Can a Set Have Infinitely-Many Non-Homeomorphic Topologies?

Question

Let X be a set. Is it possible for X to have an infinite number of topologies up to homeomorphism (i.e. infinitely-many different topological structures)?

Answer 1

Yes. Take for example the real line plus some finite number of isolated points. You can change the topology so that any number of the points are isolated and still have uncountably many left over, and no two of these topologies are homeomorphic.

Answer 2

Yes.

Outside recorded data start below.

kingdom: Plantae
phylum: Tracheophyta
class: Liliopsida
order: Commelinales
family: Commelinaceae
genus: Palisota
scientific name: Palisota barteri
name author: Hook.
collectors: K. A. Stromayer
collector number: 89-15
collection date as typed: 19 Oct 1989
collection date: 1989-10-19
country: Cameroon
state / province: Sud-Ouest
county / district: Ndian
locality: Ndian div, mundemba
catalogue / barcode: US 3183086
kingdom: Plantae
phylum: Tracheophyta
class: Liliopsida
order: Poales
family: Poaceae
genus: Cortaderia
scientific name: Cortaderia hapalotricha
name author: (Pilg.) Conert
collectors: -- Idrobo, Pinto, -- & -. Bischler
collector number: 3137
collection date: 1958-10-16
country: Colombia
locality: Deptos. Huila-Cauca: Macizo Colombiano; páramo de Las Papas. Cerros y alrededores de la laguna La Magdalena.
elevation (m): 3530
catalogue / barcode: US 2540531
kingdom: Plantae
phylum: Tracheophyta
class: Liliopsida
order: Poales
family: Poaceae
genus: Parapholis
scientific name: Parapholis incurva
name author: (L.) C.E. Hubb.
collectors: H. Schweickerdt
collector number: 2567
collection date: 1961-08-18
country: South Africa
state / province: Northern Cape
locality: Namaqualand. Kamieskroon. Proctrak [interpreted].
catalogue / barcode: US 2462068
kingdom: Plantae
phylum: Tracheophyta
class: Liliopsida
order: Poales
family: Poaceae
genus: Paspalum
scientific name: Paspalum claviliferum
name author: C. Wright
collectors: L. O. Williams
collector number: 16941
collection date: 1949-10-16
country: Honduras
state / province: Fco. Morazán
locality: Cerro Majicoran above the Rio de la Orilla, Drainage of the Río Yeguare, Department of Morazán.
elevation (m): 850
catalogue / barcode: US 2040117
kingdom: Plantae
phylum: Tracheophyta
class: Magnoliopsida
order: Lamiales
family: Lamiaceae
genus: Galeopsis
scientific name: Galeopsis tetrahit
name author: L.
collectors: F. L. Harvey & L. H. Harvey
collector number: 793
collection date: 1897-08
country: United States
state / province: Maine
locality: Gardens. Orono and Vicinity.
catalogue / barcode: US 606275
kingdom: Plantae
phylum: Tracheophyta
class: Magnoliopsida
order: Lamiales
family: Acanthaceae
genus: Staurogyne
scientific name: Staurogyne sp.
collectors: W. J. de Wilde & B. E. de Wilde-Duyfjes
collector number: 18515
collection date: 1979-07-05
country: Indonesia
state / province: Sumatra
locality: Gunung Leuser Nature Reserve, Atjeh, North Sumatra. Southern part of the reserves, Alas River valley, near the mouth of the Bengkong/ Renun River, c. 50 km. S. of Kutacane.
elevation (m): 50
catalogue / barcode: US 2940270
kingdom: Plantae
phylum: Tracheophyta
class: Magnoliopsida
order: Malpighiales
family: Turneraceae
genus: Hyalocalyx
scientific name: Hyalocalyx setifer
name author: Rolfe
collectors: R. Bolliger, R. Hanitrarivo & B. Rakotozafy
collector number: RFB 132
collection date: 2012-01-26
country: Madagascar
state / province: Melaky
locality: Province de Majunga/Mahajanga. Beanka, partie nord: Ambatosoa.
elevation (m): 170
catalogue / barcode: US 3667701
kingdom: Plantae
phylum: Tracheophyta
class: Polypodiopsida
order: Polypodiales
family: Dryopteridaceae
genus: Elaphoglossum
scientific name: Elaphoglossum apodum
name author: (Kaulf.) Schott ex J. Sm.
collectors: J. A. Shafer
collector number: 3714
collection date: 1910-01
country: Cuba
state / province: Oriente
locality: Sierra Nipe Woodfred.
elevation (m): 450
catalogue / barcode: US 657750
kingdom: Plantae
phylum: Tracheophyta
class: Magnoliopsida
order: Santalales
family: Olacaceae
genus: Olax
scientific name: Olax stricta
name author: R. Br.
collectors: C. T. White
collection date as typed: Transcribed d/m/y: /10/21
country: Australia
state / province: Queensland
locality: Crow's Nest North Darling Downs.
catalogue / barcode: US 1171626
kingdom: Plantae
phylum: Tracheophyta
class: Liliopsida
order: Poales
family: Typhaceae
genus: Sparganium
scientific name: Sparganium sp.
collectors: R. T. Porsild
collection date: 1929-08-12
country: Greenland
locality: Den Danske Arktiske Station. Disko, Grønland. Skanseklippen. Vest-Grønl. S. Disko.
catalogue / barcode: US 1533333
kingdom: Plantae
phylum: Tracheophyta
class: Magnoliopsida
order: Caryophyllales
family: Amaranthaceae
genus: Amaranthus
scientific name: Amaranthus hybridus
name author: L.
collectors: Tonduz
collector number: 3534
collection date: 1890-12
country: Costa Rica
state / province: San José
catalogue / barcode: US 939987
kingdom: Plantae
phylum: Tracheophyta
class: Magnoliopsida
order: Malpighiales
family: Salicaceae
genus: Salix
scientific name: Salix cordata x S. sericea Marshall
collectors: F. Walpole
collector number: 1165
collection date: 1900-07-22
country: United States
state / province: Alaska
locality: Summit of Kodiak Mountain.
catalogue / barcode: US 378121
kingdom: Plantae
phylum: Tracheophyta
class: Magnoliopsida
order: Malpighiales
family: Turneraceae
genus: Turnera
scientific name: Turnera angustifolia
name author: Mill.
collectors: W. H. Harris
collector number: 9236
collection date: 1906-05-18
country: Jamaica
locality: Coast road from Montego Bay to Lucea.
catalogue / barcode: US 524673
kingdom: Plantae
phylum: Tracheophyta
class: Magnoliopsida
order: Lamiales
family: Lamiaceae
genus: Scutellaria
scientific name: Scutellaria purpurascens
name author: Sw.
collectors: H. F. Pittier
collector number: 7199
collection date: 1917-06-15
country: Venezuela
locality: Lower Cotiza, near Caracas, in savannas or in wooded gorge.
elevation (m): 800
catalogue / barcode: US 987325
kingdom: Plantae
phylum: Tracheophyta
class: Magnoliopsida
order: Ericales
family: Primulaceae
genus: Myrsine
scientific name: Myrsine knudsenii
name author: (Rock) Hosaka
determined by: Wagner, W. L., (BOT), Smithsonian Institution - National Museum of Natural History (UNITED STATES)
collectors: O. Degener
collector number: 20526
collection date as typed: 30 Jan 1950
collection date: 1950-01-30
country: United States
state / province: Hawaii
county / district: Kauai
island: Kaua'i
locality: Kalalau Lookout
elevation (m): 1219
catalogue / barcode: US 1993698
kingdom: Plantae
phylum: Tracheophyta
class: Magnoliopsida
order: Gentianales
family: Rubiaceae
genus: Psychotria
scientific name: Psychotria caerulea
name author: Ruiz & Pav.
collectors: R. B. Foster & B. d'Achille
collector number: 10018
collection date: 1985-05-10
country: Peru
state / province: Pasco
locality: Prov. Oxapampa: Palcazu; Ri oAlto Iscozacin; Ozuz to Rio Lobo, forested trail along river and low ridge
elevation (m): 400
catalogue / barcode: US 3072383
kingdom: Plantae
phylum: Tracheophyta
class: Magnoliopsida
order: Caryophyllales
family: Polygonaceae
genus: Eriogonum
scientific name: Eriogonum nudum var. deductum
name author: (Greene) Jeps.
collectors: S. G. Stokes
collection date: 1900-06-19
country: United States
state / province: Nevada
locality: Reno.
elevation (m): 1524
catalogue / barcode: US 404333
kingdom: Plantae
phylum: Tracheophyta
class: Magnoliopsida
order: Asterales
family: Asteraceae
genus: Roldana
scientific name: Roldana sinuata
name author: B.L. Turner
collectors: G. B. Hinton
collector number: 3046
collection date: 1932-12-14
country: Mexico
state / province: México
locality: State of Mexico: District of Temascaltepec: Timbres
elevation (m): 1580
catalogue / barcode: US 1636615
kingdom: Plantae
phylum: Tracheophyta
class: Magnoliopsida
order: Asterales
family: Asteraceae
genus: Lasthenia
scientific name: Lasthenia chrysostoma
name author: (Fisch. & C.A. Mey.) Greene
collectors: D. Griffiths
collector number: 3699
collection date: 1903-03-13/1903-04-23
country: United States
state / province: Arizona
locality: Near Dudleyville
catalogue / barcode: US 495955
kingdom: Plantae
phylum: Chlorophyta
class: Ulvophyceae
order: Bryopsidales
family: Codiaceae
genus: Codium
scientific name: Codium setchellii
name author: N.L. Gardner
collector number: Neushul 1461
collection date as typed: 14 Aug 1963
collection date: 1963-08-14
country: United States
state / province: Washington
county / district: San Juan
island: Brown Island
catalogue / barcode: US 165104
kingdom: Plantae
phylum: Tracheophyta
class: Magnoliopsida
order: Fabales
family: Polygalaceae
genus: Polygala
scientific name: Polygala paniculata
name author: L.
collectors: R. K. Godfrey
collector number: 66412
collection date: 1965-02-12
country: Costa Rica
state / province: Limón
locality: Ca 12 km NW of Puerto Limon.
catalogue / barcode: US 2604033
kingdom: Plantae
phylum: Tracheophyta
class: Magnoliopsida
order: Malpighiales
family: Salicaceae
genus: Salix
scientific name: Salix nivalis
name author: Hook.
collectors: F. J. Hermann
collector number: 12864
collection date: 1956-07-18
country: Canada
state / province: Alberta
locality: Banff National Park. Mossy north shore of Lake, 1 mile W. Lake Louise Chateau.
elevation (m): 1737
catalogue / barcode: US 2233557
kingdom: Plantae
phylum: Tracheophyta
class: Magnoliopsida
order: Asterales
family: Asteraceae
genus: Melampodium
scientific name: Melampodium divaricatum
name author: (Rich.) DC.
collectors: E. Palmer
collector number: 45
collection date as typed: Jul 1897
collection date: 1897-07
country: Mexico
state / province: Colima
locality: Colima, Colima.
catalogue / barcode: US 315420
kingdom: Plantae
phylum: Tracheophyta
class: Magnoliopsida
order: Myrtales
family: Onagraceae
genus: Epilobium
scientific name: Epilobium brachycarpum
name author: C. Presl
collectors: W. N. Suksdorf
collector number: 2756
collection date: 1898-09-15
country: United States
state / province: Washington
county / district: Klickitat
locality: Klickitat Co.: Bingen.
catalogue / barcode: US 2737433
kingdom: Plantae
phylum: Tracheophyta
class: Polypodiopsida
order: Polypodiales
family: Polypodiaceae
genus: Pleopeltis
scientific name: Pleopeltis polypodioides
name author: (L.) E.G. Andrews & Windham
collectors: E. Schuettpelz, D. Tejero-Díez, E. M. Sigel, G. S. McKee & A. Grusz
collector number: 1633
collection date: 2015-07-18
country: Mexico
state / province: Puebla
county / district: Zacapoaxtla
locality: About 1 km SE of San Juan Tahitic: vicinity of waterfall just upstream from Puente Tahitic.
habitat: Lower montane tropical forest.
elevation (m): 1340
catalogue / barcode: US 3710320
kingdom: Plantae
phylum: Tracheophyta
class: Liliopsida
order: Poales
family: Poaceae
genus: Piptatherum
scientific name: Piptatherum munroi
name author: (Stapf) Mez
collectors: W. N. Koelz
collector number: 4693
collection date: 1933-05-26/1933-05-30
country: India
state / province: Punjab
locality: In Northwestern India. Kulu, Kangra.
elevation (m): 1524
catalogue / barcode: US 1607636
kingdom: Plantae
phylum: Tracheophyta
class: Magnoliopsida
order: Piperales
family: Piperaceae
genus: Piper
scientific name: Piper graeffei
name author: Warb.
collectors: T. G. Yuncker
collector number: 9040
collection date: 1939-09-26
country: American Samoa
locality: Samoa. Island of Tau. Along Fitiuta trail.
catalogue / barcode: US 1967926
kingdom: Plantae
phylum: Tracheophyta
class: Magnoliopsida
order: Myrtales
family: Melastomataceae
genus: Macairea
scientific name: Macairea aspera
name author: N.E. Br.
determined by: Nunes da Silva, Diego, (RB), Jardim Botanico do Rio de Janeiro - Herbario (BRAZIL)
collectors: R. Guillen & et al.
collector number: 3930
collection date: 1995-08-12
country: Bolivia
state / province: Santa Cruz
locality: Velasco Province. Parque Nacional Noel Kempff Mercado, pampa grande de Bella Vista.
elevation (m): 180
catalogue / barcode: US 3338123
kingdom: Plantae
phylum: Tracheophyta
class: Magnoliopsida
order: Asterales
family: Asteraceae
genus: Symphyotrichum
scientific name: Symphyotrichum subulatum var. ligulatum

For example, we can take $\Bbb N$ under the topologies defined as follows: $$ \tau_0 = \{\emptyset,\Bbb N\}\\ \tau_1 = \tau_0 \cup \{1\} \cup (\Bbb N \setminus \{1\})\\ \vdots\\ \tau_n = \{\emptyset,\Bbb N\} \cup\mathcal P(\{1,\dots,n\}) \cup \{(\Bbb N \setminus S): S \in \mathcal P(\{1,\dots,n\})\} $$ each of these topologies consist of different finite numbers of open sets, so no two are homeomorphic.

Answer 3

Let $\mathcal S=\{X\subseteq\mathbb R:|X|=\mathfrak c\}$ where $\mathfrak c=2^{\aleph_0}$. For each $X\in\mathcal S$, there are only $\mathfrak c$ continuous functions $f:X\to\mathbb R$ (since such a function is determined by its restriction to a countable dense subset of $X$); hence $|\{Y\in\mathcal S:Y\text{ is homeomorphic to }X\}|\le\mathfrak c$. Since $|\mathcal S|=2^\mathfrak c$, it follows that there are $2^\mathfrak c$ non-homeomorphic sets in $\mathcal S$; in other words, $\mathbb R$ has $2^\mathfrak c$ non-homeomorphic subspaces of cardinality $\mathfrak c$. Since each of those subspaces is homeomorphic to a topology on $\mathbb R$, there are $2^\mathfrak c$ non-homeomorphic separable metrizable topologies on $\mathbb R$.